Espresso Martini recipe – Nish Nishant
(Nish is a passionate cocktail enthusiast and hobbyist mixologist, with a penchant for exploring an array of ingredients and experimenting with various spirits. Originally from Trivandrum, Kerala, he presently resides in Worthington, Ohio, with his wife Smitha and their son Rohan. He occasionally shares some of his concoctions on his Instagram profile @nishtravelfooddrink)

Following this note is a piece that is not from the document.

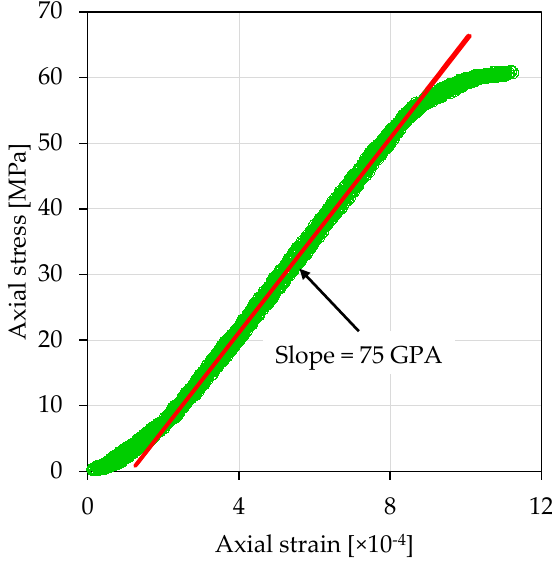
Figure 2. Stress–strain curve of the marble specimens under study.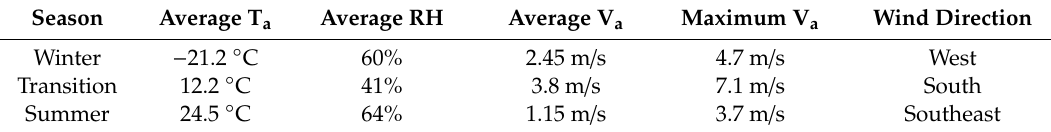
Table 2. The meteorological data of the measured days in di ff erent seasons.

If you’re a fan of both coffee and cocktails, the Espresso Martini is a must-try. While there are numerous variations of this delightful concoction, at its core, it’s a cocktail crafted with vodka, espresso, and coffee liqueur. This classic cocktail is said to have its roots in 1980s London. Below, I’ll share the recipe I personally prefer.
- 1.5 oz Vodka
- 1 oz espresso (fresh)
- 1 oz Kahlua
- 0.5 oz simple syrup
- Coffee beans
Add the vodka, Kahlua, espresso, and simple syrup to a shaker with ice, and shake vigorously for 10 seconds. Strain into a martini glass and garnish by floating the coffee beans. I often add a splash of crème de cacao (to give it a Mocha flavor), but only if the recipient likes that chocolate taste. I’ve also used chocolate coated coffee beans instead of regular ones, but those are a little harder to float as they are heavier.
One of the key aspects to making a good Espresso Martini is to use freshly made espresso. If you can make it at home, cool it down to room temperature before using it, as you don’t want to melt too much of the ice. If any of you make this drink, I’d love to hear what you thought about it.